The ending is up to par with the rest of his work. When Maria is on the boat in the water, we see her appreciate the beauty of her surroundings, which is consistent with Tati’s typical arc of anti-technology and humanizing his characters. When they get away from the hustle and bustle, they find themselves refreshed and their personality changes for the better. Like with PlayTime, they go in circles rather than squares, only in Traffic they embrace quiet and solitude as opposed to the everlasting automobile congestion.

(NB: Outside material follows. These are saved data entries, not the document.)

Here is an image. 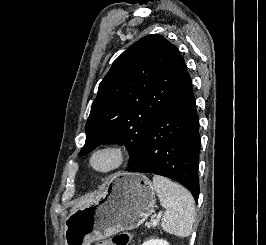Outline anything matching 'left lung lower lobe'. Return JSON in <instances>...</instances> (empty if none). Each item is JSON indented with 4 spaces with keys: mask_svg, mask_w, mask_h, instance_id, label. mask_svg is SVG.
<instances>
[{
    "mask_svg": "<svg viewBox=\"0 0 266 245\" xmlns=\"http://www.w3.org/2000/svg\"><path fill=\"white\" fill-rule=\"evenodd\" d=\"M199 117L190 75L177 89L148 128L142 151L125 171L153 173L173 179L199 197Z\"/></svg>",
    "mask_w": 266,
    "mask_h": 245,
    "instance_id": "1",
    "label": "left lung lower lobe"
}]
</instances>
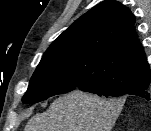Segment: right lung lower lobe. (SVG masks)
Wrapping results in <instances>:
<instances>
[{
  "label": "right lung lower lobe",
  "mask_w": 151,
  "mask_h": 131,
  "mask_svg": "<svg viewBox=\"0 0 151 131\" xmlns=\"http://www.w3.org/2000/svg\"><path fill=\"white\" fill-rule=\"evenodd\" d=\"M89 77L83 78L82 76L76 79V88H79L82 91L90 92V93H95L99 96H105V97H119L125 94H130V95H136L139 97H142L146 100L151 99V94L148 91L149 84L139 86L133 90H130L128 92H117L113 89L109 88H104L101 87L100 85H95L94 82L91 80L89 81Z\"/></svg>",
  "instance_id": "98d812e1"
}]
</instances>
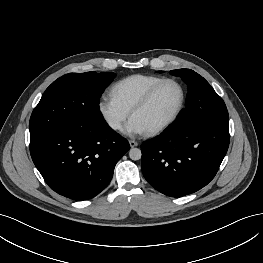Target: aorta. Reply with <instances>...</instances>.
Listing matches in <instances>:
<instances>
[{
  "label": "aorta",
  "instance_id": "aorta-1",
  "mask_svg": "<svg viewBox=\"0 0 263 263\" xmlns=\"http://www.w3.org/2000/svg\"><path fill=\"white\" fill-rule=\"evenodd\" d=\"M141 156H142V153H141L140 149H138V148H131L129 150V157H130V159L136 161V160L141 159Z\"/></svg>",
  "mask_w": 263,
  "mask_h": 263
}]
</instances>
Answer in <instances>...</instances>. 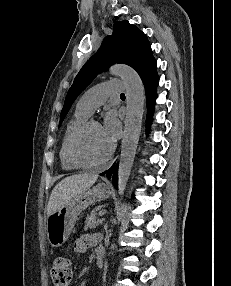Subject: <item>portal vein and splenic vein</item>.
Listing matches in <instances>:
<instances>
[{
    "label": "portal vein and splenic vein",
    "mask_w": 231,
    "mask_h": 286,
    "mask_svg": "<svg viewBox=\"0 0 231 286\" xmlns=\"http://www.w3.org/2000/svg\"><path fill=\"white\" fill-rule=\"evenodd\" d=\"M105 213H106V210L103 209V210L99 211V216H103V215H105Z\"/></svg>",
    "instance_id": "portal-vein-and-splenic-vein-1"
}]
</instances>
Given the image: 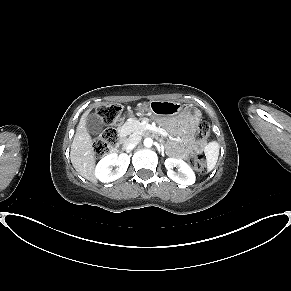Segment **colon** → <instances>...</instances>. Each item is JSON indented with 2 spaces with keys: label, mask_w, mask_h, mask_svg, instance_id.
Instances as JSON below:
<instances>
[{
  "label": "colon",
  "mask_w": 291,
  "mask_h": 291,
  "mask_svg": "<svg viewBox=\"0 0 291 291\" xmlns=\"http://www.w3.org/2000/svg\"><path fill=\"white\" fill-rule=\"evenodd\" d=\"M97 115L106 124L107 129L94 140V152L98 156H103L113 151L120 143L118 127L125 120L124 108L120 105H105L97 110ZM210 135V126L206 120H201L196 129L194 138L197 144H203ZM194 169L200 173L206 167L205 158L202 154H197L193 160Z\"/></svg>",
  "instance_id": "1"
}]
</instances>
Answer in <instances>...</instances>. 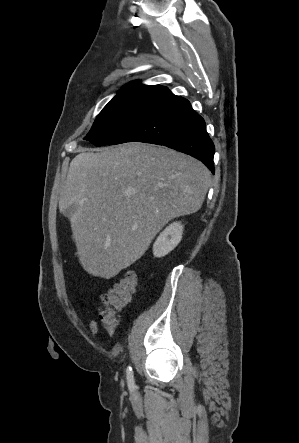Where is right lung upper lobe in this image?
Wrapping results in <instances>:
<instances>
[{
	"instance_id": "obj_1",
	"label": "right lung upper lobe",
	"mask_w": 299,
	"mask_h": 443,
	"mask_svg": "<svg viewBox=\"0 0 299 443\" xmlns=\"http://www.w3.org/2000/svg\"><path fill=\"white\" fill-rule=\"evenodd\" d=\"M145 87H161V88H166L164 86H147V85L140 84L138 81H133V82H130L127 85H125L124 89H128V88H145Z\"/></svg>"
}]
</instances>
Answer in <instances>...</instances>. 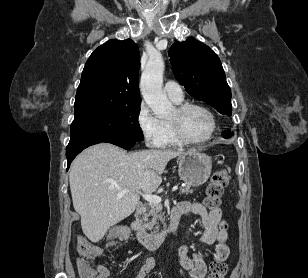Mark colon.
Segmentation results:
<instances>
[{
    "mask_svg": "<svg viewBox=\"0 0 308 278\" xmlns=\"http://www.w3.org/2000/svg\"><path fill=\"white\" fill-rule=\"evenodd\" d=\"M230 180V174L227 170L221 169L214 172L206 191L205 204L209 209L219 207L224 189L230 184ZM130 231V226H113L110 235L105 237L106 245L111 247L113 241L125 242L126 237L131 235ZM77 253L83 260L79 265L81 278H97L98 272L86 261H95L101 253V248L87 238L79 236L77 239ZM226 272L227 266L223 261H213L207 278H224Z\"/></svg>",
    "mask_w": 308,
    "mask_h": 278,
    "instance_id": "obj_1",
    "label": "colon"
}]
</instances>
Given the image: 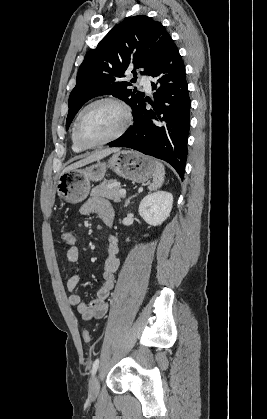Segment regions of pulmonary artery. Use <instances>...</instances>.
<instances>
[{"mask_svg": "<svg viewBox=\"0 0 267 419\" xmlns=\"http://www.w3.org/2000/svg\"><path fill=\"white\" fill-rule=\"evenodd\" d=\"M139 83H140V85H142L144 87V89L146 91H148V92L151 91V87H152L151 86V80L148 76H146V75L141 76L140 80H139Z\"/></svg>", "mask_w": 267, "mask_h": 419, "instance_id": "1", "label": "pulmonary artery"}]
</instances>
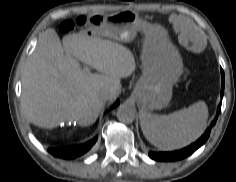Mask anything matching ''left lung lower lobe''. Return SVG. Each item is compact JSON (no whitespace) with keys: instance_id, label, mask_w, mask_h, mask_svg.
<instances>
[{"instance_id":"0a47b994","label":"left lung lower lobe","mask_w":236,"mask_h":182,"mask_svg":"<svg viewBox=\"0 0 236 182\" xmlns=\"http://www.w3.org/2000/svg\"><path fill=\"white\" fill-rule=\"evenodd\" d=\"M221 74H222L221 98H223L225 82H224V72L222 68H221ZM220 111H221V103L219 104L217 108V115L214 121L212 122L211 126L205 131V133L201 136V138H199L195 143L191 144L190 146L182 150H178L174 152H157L156 153V152L150 151L149 152L150 158L157 161H177L191 155L194 151H196L200 146H202L207 141L210 135L211 127L215 124Z\"/></svg>"}]
</instances>
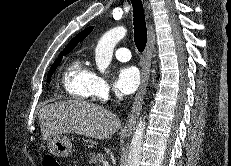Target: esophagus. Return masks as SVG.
<instances>
[{"mask_svg":"<svg viewBox=\"0 0 231 166\" xmlns=\"http://www.w3.org/2000/svg\"><path fill=\"white\" fill-rule=\"evenodd\" d=\"M155 32L153 29L152 24H149V31H148V41L146 45V49L143 55L142 60V76H141V85L140 88L135 96V101L133 103L131 113L128 117V120L122 129V133L127 134L131 133L142 110L143 100L146 93L149 74H150V67H151V58L152 53L155 46Z\"/></svg>","mask_w":231,"mask_h":166,"instance_id":"esophagus-1","label":"esophagus"}]
</instances>
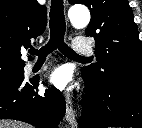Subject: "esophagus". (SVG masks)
Here are the masks:
<instances>
[{
  "label": "esophagus",
  "mask_w": 142,
  "mask_h": 128,
  "mask_svg": "<svg viewBox=\"0 0 142 128\" xmlns=\"http://www.w3.org/2000/svg\"><path fill=\"white\" fill-rule=\"evenodd\" d=\"M65 118L70 125H72V126L75 125L76 115H75V111L73 109V103H72V100H71L69 94L66 95V115H65Z\"/></svg>",
  "instance_id": "1"
}]
</instances>
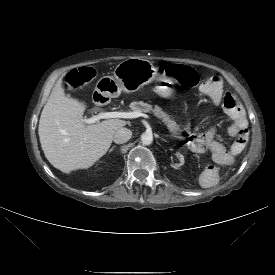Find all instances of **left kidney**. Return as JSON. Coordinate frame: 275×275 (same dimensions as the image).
I'll return each instance as SVG.
<instances>
[{
    "label": "left kidney",
    "instance_id": "1",
    "mask_svg": "<svg viewBox=\"0 0 275 275\" xmlns=\"http://www.w3.org/2000/svg\"><path fill=\"white\" fill-rule=\"evenodd\" d=\"M177 157L180 159L176 160L175 158H172L170 161H169V164L175 168V169H182L183 168V165H184V156L180 153L177 154Z\"/></svg>",
    "mask_w": 275,
    "mask_h": 275
}]
</instances>
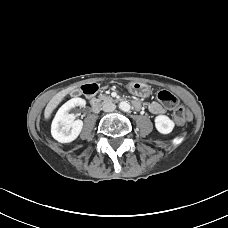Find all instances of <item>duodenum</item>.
I'll list each match as a JSON object with an SVG mask.
<instances>
[{
    "instance_id": "410a0bca",
    "label": "duodenum",
    "mask_w": 228,
    "mask_h": 228,
    "mask_svg": "<svg viewBox=\"0 0 228 228\" xmlns=\"http://www.w3.org/2000/svg\"><path fill=\"white\" fill-rule=\"evenodd\" d=\"M84 95L90 100L93 110H98L100 106V100L96 97L98 87L96 84H88L82 87Z\"/></svg>"
}]
</instances>
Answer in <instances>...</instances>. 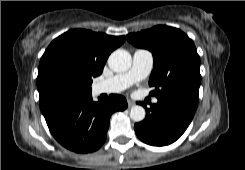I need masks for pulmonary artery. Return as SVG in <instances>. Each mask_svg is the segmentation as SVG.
Masks as SVG:
<instances>
[{"instance_id":"e3ab8cb5","label":"pulmonary artery","mask_w":245,"mask_h":170,"mask_svg":"<svg viewBox=\"0 0 245 170\" xmlns=\"http://www.w3.org/2000/svg\"><path fill=\"white\" fill-rule=\"evenodd\" d=\"M153 65V55L149 50L137 49L133 53V62L131 68L124 73H120L99 82L95 87L97 94L101 93H119L124 91L132 84L145 79ZM157 99H153V103H157Z\"/></svg>"}]
</instances>
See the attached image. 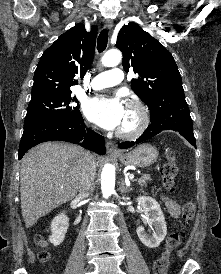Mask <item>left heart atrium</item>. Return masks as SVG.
Returning <instances> with one entry per match:
<instances>
[{"label":"left heart atrium","mask_w":221,"mask_h":274,"mask_svg":"<svg viewBox=\"0 0 221 274\" xmlns=\"http://www.w3.org/2000/svg\"><path fill=\"white\" fill-rule=\"evenodd\" d=\"M86 117L107 130L119 128L125 108L118 97H94L84 105Z\"/></svg>","instance_id":"left-heart-atrium-1"}]
</instances>
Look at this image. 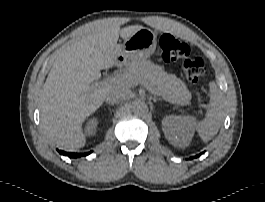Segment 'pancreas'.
<instances>
[{
  "instance_id": "pancreas-1",
  "label": "pancreas",
  "mask_w": 265,
  "mask_h": 202,
  "mask_svg": "<svg viewBox=\"0 0 265 202\" xmlns=\"http://www.w3.org/2000/svg\"><path fill=\"white\" fill-rule=\"evenodd\" d=\"M123 74L129 77L131 85L145 82L158 95L167 97L175 104H190L191 92L185 83L150 61H132L128 63Z\"/></svg>"
}]
</instances>
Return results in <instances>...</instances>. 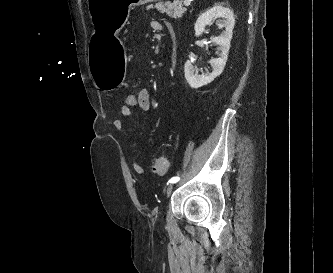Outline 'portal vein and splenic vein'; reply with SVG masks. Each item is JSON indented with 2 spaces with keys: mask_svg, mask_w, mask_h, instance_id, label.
<instances>
[{
  "mask_svg": "<svg viewBox=\"0 0 333 273\" xmlns=\"http://www.w3.org/2000/svg\"><path fill=\"white\" fill-rule=\"evenodd\" d=\"M191 1H193V0H184V5L185 6H189L190 3H191Z\"/></svg>",
  "mask_w": 333,
  "mask_h": 273,
  "instance_id": "portal-vein-and-splenic-vein-1",
  "label": "portal vein and splenic vein"
}]
</instances>
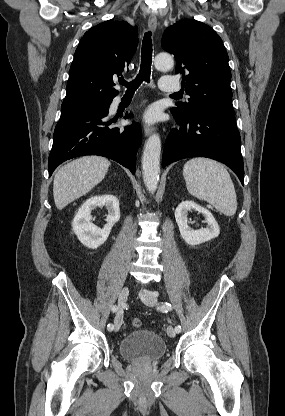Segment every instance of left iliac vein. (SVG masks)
Wrapping results in <instances>:
<instances>
[{
	"label": "left iliac vein",
	"instance_id": "4c4485c4",
	"mask_svg": "<svg viewBox=\"0 0 285 416\" xmlns=\"http://www.w3.org/2000/svg\"><path fill=\"white\" fill-rule=\"evenodd\" d=\"M139 296L141 300L148 306L154 307L157 303V295L156 293L150 291V290H144L139 293ZM176 331L172 326H169L167 328V334L170 338H174L176 336Z\"/></svg>",
	"mask_w": 285,
	"mask_h": 416
}]
</instances>
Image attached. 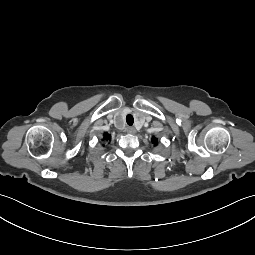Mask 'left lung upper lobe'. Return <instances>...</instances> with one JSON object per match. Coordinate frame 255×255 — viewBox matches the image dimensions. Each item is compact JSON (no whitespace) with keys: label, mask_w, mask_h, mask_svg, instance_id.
<instances>
[{"label":"left lung upper lobe","mask_w":255,"mask_h":255,"mask_svg":"<svg viewBox=\"0 0 255 255\" xmlns=\"http://www.w3.org/2000/svg\"><path fill=\"white\" fill-rule=\"evenodd\" d=\"M152 142L157 144V139L155 137H152Z\"/></svg>","instance_id":"1"}]
</instances>
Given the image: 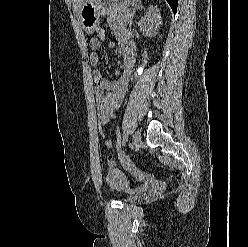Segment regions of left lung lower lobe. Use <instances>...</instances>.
Instances as JSON below:
<instances>
[{
  "instance_id": "obj_1",
  "label": "left lung lower lobe",
  "mask_w": 248,
  "mask_h": 247,
  "mask_svg": "<svg viewBox=\"0 0 248 247\" xmlns=\"http://www.w3.org/2000/svg\"><path fill=\"white\" fill-rule=\"evenodd\" d=\"M166 1L169 3V5L172 8V11L175 14L176 13V10H177L178 0H166Z\"/></svg>"
}]
</instances>
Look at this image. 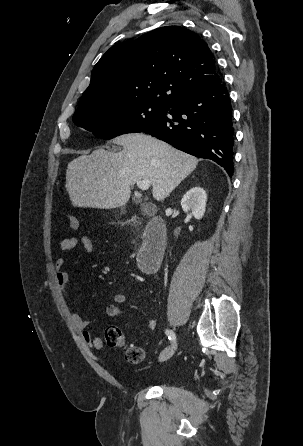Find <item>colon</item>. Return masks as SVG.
I'll use <instances>...</instances> for the list:
<instances>
[{"label": "colon", "instance_id": "obj_1", "mask_svg": "<svg viewBox=\"0 0 303 446\" xmlns=\"http://www.w3.org/2000/svg\"><path fill=\"white\" fill-rule=\"evenodd\" d=\"M68 221L73 230H80V222L75 216L69 215ZM105 341L111 348L123 349L126 361L131 364H138L144 358V352L139 346L126 343L124 334L118 326L111 325L105 329Z\"/></svg>", "mask_w": 303, "mask_h": 446}]
</instances>
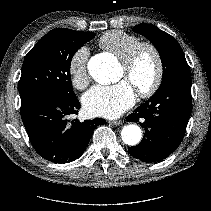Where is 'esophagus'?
I'll use <instances>...</instances> for the list:
<instances>
[{
    "instance_id": "esophagus-1",
    "label": "esophagus",
    "mask_w": 211,
    "mask_h": 211,
    "mask_svg": "<svg viewBox=\"0 0 211 211\" xmlns=\"http://www.w3.org/2000/svg\"><path fill=\"white\" fill-rule=\"evenodd\" d=\"M110 123L113 125H121L122 121L121 120H112V121H110Z\"/></svg>"
}]
</instances>
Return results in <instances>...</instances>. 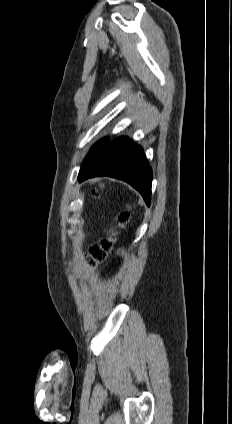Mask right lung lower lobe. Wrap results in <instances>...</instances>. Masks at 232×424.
Wrapping results in <instances>:
<instances>
[{"mask_svg": "<svg viewBox=\"0 0 232 424\" xmlns=\"http://www.w3.org/2000/svg\"><path fill=\"white\" fill-rule=\"evenodd\" d=\"M95 176H109L129 183L149 206L152 171L141 146L120 137L104 146L98 156L78 176L79 182Z\"/></svg>", "mask_w": 232, "mask_h": 424, "instance_id": "right-lung-lower-lobe-1", "label": "right lung lower lobe"}]
</instances>
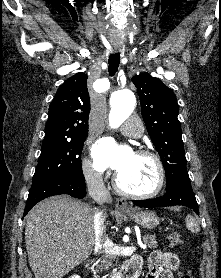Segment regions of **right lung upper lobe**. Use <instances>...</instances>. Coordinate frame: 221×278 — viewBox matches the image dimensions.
Masks as SVG:
<instances>
[{
    "mask_svg": "<svg viewBox=\"0 0 221 278\" xmlns=\"http://www.w3.org/2000/svg\"><path fill=\"white\" fill-rule=\"evenodd\" d=\"M89 113L87 75L77 73L60 86L49 106L43 143L87 135Z\"/></svg>",
    "mask_w": 221,
    "mask_h": 278,
    "instance_id": "cb5924a9",
    "label": "right lung upper lobe"
}]
</instances>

The end is bittersweet. Even though this film is not quite up to par with the remainder of Tati’s work, it is the final film for an endearing character. The outcome for Hulot is no surprise, but we’d like to know what awaits him next. We’ll miss him. It is not easy to say goodbye to Monsieur Hulot. Adieu, my friend!
Film Rating: 6.5
“Jacques Tati in Monsieur Hulot’s Work” – This is a 1976 program from the British show Omnibus. It begins at the beach house of Monsieur Hulot’s Holiday. Most of the special consists of interviews with Tati about his craft and his films, jumping backward and forward throughout his work. The one thing I have learned from this set is that Tati is not the greatest interview, which is perhaps because of the language barrier, but more likely because he is protective, defensive and not too revealing about his art. Nevertheless, he does say some interesting things about his work. Tati says he is not criticizing modernity, but is defending people who feel they have to change. This makes sense with Traffic because Hulot tried to assimilate into this new, high-tech society, only to fall on his face yet again. My favorite part of this special was his comparing himself with the old masters, specifically Chaplin. His comedy is passive rather than Chaplin’s active. He talks about the wreath and tire part from Monsieur Hulot’s Holiday, and how differently Chaplin would have orchestrated the gag.
People ask him why he made so few films over the years, but he liked to do them in his own way with creative freedom, without making something that doesn’t live up to his style. He adds that “in life, you only have so many ideas.”
With only one major supplement and a film that doesn’t measure up to Tati’s filmography, this disc is the most disappointing, yet still worth a watch.